One such obligation is a minute book. Under Section 20 of the Canada Business Corporations Act and Section 140 of the Ontario Business Corporations Act, a corporation must keep certain corporate records at its registered office. A minute book is a binder which includes documents that are relevant to the creation, organization, and ongoing business affairs of your corporation. Upon request, a corporation’s shareholders and creditors (such as banks, lenders or suppliers) may examine the following records which must be included in your minute book when your company is incorporated:
- Articles of Incorporation, by-laws and their amendments and any unanimous shareholder agreements;
- minutes of meetings and resolutions of shareholders;
- copies of certain forms that have been filed, for example Initial Registered Office Address and First Board of Directors, Change of Registered Office Address and Changes Regarding Directors; and
- a share register showing the names and addresses of all shareholders and details of shares held.

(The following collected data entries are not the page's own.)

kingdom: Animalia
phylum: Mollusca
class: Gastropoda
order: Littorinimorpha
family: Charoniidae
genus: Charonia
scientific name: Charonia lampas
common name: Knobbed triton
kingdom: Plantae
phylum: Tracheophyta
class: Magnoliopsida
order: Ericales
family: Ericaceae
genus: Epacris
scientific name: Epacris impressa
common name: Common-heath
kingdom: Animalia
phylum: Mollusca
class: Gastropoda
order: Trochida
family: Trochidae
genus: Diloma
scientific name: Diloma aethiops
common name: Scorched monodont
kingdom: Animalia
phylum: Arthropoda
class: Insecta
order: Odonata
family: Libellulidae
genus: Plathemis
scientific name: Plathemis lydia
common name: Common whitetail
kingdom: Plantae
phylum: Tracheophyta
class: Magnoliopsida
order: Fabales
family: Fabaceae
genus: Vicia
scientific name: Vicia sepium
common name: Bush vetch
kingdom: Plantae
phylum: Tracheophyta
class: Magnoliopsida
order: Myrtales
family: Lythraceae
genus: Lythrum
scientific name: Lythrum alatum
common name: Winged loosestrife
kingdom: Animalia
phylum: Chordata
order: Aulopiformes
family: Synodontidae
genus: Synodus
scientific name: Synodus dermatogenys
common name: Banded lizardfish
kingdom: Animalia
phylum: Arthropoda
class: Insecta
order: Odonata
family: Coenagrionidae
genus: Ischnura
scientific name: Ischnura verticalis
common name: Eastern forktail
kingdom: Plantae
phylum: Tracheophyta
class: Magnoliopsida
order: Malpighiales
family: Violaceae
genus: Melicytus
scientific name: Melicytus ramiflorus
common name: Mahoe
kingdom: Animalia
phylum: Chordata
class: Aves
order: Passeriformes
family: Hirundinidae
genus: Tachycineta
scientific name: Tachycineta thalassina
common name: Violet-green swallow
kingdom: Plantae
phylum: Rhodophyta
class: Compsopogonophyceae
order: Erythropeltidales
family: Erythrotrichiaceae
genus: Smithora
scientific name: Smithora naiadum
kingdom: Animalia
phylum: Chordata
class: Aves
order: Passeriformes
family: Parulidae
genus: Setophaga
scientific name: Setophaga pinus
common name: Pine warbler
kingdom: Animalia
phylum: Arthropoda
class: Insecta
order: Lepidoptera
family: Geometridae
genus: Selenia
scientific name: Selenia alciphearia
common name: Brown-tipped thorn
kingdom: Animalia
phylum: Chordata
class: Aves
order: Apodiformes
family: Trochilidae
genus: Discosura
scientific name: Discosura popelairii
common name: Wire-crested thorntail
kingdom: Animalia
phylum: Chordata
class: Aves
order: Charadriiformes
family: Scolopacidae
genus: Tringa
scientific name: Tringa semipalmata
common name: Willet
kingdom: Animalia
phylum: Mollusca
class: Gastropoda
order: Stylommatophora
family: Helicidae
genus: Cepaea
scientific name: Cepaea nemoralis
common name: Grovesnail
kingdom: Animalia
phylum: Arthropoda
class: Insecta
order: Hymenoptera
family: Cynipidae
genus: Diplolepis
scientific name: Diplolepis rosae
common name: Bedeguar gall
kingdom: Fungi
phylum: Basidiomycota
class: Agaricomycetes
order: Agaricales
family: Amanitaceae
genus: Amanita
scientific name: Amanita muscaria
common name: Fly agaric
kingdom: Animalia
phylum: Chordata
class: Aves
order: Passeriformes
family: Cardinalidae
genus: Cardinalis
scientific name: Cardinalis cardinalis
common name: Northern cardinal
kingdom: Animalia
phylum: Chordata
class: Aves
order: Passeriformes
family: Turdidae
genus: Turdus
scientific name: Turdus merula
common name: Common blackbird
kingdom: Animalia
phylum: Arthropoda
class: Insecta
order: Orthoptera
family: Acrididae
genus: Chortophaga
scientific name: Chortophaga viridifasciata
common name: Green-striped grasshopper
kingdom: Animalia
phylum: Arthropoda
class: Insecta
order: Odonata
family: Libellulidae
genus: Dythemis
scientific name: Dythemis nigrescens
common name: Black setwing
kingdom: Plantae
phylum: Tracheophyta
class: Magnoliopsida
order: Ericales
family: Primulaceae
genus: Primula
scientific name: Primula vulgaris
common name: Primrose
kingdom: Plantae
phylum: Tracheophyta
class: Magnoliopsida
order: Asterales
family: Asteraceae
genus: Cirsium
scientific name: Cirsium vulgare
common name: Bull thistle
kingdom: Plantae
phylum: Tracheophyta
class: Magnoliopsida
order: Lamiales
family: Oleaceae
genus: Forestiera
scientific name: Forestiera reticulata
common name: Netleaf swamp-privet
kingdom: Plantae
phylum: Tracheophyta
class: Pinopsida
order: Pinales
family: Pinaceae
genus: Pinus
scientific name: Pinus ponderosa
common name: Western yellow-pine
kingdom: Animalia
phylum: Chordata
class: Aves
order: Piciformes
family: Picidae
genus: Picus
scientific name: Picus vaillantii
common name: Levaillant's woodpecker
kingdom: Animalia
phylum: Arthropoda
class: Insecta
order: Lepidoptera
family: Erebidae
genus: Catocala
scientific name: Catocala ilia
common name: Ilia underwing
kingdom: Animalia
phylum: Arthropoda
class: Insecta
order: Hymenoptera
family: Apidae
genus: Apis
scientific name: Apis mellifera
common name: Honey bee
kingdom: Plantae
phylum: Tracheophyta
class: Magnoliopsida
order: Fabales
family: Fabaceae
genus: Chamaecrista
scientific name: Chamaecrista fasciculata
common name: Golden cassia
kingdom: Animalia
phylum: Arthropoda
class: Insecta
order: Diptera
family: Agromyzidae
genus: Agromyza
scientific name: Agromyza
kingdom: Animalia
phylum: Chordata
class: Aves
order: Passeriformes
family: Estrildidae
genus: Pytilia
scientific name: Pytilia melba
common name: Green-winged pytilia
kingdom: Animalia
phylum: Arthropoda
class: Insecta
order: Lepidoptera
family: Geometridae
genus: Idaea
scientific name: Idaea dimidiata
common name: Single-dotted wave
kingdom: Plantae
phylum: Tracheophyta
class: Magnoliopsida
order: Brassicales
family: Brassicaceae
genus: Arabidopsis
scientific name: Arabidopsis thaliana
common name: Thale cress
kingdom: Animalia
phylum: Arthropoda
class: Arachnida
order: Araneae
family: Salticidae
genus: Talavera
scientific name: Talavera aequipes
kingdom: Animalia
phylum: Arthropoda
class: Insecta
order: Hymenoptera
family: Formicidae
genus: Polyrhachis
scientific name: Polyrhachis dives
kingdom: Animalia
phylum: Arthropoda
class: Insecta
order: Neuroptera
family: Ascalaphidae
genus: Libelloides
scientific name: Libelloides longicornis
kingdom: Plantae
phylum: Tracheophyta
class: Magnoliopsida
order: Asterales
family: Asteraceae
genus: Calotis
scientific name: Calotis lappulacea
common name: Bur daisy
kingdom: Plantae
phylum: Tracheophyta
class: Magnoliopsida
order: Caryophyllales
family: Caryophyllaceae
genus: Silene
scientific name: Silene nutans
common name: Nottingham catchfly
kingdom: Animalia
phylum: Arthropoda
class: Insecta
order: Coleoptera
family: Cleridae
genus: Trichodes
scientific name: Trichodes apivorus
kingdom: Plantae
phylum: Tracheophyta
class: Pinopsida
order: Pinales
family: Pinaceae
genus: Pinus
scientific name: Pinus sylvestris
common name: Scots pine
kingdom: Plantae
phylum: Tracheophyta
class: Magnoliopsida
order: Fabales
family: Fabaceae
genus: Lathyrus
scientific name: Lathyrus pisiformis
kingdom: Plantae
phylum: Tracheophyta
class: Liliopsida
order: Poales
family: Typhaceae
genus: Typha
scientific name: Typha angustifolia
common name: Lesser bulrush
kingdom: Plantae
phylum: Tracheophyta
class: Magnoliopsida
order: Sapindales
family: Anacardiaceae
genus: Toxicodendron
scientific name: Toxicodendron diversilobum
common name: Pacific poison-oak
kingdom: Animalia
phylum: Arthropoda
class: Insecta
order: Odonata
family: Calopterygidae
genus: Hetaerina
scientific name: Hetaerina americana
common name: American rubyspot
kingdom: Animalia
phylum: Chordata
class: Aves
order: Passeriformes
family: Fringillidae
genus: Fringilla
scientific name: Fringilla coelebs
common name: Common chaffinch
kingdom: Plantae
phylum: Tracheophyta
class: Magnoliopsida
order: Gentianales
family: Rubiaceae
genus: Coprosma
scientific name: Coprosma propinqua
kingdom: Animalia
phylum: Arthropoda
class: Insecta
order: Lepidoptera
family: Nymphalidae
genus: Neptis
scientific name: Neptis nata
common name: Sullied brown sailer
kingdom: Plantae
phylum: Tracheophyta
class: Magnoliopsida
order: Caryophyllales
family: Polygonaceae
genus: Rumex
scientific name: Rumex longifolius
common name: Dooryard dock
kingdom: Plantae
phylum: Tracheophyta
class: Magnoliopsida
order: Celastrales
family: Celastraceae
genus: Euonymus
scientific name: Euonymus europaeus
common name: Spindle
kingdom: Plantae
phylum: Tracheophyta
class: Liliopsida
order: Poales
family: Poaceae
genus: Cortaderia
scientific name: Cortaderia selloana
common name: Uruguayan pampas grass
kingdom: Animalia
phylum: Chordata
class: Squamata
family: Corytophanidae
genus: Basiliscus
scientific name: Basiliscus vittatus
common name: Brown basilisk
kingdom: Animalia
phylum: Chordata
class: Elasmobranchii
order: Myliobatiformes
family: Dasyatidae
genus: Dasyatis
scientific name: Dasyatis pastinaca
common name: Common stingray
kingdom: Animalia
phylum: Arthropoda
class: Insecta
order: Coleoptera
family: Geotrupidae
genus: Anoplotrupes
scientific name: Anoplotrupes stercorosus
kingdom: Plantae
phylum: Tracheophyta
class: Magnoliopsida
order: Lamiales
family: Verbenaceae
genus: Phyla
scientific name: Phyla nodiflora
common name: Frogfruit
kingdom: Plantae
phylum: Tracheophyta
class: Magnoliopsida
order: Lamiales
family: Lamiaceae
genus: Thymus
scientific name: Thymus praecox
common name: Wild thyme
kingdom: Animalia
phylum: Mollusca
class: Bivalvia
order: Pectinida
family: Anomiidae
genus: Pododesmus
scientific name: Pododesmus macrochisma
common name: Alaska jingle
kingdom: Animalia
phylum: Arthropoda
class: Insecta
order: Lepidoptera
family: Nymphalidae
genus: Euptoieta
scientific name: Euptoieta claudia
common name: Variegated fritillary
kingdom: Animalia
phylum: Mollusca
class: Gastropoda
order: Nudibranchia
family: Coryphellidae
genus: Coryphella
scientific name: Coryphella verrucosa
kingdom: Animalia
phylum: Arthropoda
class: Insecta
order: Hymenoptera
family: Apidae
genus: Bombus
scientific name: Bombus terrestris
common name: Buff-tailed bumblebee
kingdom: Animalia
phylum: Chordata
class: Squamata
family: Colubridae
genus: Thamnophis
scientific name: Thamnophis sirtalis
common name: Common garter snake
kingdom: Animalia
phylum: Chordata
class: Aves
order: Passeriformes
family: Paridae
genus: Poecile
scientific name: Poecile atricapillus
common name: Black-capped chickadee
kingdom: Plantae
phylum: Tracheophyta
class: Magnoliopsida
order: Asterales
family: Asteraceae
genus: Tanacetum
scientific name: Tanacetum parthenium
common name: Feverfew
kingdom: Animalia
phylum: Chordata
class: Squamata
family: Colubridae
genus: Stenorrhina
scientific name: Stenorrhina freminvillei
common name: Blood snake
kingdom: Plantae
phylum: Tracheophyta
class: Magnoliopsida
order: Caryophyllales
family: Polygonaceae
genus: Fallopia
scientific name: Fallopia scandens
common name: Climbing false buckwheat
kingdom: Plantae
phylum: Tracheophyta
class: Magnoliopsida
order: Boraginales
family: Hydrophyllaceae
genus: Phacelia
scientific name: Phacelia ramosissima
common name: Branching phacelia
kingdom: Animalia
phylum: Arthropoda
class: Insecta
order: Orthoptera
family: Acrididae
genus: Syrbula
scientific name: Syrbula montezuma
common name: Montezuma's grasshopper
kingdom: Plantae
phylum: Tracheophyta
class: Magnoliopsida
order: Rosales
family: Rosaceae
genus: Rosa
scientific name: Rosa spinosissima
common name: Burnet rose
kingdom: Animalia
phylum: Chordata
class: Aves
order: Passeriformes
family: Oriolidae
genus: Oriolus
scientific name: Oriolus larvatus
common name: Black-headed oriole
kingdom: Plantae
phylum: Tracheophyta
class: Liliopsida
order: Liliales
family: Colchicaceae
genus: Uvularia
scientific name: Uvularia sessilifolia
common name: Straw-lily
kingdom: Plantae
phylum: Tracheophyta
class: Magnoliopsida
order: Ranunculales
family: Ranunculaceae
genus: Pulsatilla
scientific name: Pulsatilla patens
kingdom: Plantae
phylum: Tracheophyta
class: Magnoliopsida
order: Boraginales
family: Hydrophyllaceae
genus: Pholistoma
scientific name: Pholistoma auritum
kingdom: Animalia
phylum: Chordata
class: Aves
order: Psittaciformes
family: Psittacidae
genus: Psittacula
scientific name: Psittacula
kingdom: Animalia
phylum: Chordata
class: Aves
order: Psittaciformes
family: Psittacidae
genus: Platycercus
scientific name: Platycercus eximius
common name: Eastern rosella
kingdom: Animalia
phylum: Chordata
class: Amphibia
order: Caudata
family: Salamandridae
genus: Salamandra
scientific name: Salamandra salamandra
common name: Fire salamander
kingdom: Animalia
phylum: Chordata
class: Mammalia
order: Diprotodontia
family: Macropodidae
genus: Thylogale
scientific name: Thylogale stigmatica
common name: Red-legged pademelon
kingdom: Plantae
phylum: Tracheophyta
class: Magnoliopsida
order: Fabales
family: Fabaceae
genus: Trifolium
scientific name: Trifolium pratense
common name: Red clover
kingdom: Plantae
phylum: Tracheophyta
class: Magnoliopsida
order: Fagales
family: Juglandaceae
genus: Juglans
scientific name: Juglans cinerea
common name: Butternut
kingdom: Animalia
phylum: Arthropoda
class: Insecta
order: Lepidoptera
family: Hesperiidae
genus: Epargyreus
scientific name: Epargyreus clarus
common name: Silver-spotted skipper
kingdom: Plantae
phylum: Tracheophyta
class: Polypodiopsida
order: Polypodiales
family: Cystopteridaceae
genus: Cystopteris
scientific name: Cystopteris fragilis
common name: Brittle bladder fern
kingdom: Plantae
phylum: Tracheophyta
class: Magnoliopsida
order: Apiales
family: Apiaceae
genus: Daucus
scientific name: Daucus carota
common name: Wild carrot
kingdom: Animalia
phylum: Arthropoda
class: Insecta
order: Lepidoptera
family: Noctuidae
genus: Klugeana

Other parties that may request to view your minute book are the Canada Revenue Agency, your accountant, and a potential purchaser of your business.
Your obligations under corporate law do not end once your minute book has been created during the incorporation process. Yearly and ongoing maintenance of your minute book should include the following:
- appointment and resignation of directors or officers
- appointment of accountants and/or auditors (if applicable)
- approval of financial statements
- recording dividends declared and paid to shareholders
- recording the existence of shareholder loans
- the approval of transactional business for the past year
- recording of share transfers and shareholders
- changes in corporate structure, ownership, articles, by-laws, etc.
The Purchase and Sale of your business
When negotiating the sale of your business, the buyer’s lawyer will want to examine the minute book to see who the directors and officers are (to ensure that the person signing the share purchase agreement has the requisite authority to do so). The purchaser will also want to confirm who the shareholders are, what class of shares they own, and how many shares have been issued.
If the minute book has to be updated going back several years, the professional fees associated with piecing together your documents and information will most likely be more costly than if you maintain your minute book on an ongoing basis.
Consequences of not having a Minute Book
In addition to increased professional fees, although rare, government agencies may fine your corporation for not abiding by the law.
At the same time, certain transactions you make during the year can be scrutinized, questioned and even worse, amended in a manner which could have negative financial and tax implications. For example, if your corporation did not accurately record declared and paid dividends to shareholders during the year, the Canada Revenue Agency would have the ability to challenge the dividend characterization and re-assess the payment as a regular salary. This would result in negative tax implications and would require further payments such as the Canada Pension Plan. Having a board resolution in your minute book approving the dividend would help provide evidence of how the payment should be characterized.